Don Arturo lo miró, titubeante. ¿Cómo?, ¿ahora, sí? ¿Tenía que cogerlas con las manos?
– ¿Quieres librarte de ellas? ¡Cógelas! ¡Cógelas! – se apresuró a tranquilizarlo monseñor Landolina. – ¡Cógelas con las manos, sí! Les quitaremos enseguida el sello del demonio, y las haremos instrumento de caridad. ¡Ahora, bien puedes tocarlas, si tienen que servirles a mis pobres! Me las das, ¿no? Me las das; y los haremos pagar, los haremos pagar, querido; ¡verás si haremos que paguen estos desgraciados señores tuyos!
Y se rio mientras decía esto, con una risa sin sonido, con los labios blancos apuntados y con una sacudida continua de la cabeza.
Don Arturo notó, ante esa risa, como un temblor por todo el cuerpo, y sopló. Pero frente a la seguridad audaz con que el superior cogía esas letras a título de caridad, no osó replicar.
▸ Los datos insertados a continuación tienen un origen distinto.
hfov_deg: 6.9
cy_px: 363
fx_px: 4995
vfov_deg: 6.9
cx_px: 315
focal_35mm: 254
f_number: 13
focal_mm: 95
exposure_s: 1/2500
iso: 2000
Pensó en todos esos infelices que se creían afortunados por haber caído en sus manos y que tanto le habían rogado y tanto le habían conmovido con la historia de sus miserias. Intentó salvarlos de pagar los intereses.
– ¡Pues no! ¿Por qué? – le llegó la voz de monseñor Landolina. – ¡Dios se sirve de todo, querido mío, para sus obras de misericordia! Dime, dime, ¿qué interés fijaba tu padre? ¡Eh, muy alto, lo sé! Al menos del veinticuatro, creo haber oído. Bien; los trataremos a todos de igual modo. Todos pagarán el veinticuatro por ciento.
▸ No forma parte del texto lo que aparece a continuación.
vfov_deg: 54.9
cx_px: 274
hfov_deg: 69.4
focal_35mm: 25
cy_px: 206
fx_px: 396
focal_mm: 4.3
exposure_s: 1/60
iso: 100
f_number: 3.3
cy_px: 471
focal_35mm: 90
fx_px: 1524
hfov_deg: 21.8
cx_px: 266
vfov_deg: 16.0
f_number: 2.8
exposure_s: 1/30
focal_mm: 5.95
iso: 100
– Pero… sabe, monseñor… verdaderamente, pues… – farfulló don Arturo desazonado, – mis familiares, monseñor, han decidido liquidar sus créditos al interés del cinco, y…
– ¡Y hacen bien, claro, hacen bien! – exclamó preparado y persuadido monseñor Landolina. – ¡Ellos, sí, muy bien, porque este dinero es para ellos! El nuestro, en cambio, no. ¡El nuestro será para los pobres, hijo mío! ¡El caso es muy diferente, como ves! ¡Es dinero de los pobres, el nuestro; no tuyo ni mío! ¿Te parece que actuaríamos bien si les quitáramos a los pobres cuanto pueden pretender según el mínimo de los pactos establecidos por tu padre? ¡Si son pactos de usura, ahora los santifica la caridad! ¡No, no! Pagarán, pagarán los intereses, ¡faltaría más!, los intereses del veinticuatro. ¡No son para ti; no son para mí! ¡Dinero sagrado de los pobres! Vete sin escrúpulos, hijo mío; vuelve pronto a Roma, a tus queridos estudios, y déjame hacer a mí, aquí. Trataré yo con estos señores. Dinero de los pobres, dinero de los pobres… ¡Dios te bendiga, hijo mío! ¡Dios te bendiga!
Y monseñor Landolina, animado por ese ejemplar y muy ferviente esmero caritativo, del que merecidamente tenía fama, llegó hasta el punto de no querer ni siquiera reconocer que la letra de los cuatro pobres hermanos Morlesi que dormían siempre, firmada por mil, era en realidad de quinientas liras; y pretendió de ellos, como de todos los demás, los intereses del veinticuatro por ciento incluso sobre las quinientas liras que nunca habían recibido.
Y, además, quería convencerlos, mientras le asomaban a los labios blancos esas gotas suyas de saliva, que eran afortunados verdaderamente, afortunados de hacer, aun contra su voluntad, una obra de caridad, que ciertamente el Señor tendría en cuenta algún día, en el mundo de allá…
¿Lloraban?
– ¡Eh! ¡El dolor os salva, hijos!
[7] Del grado trigésimo tercero de la Masonería de rito escocés antiguo.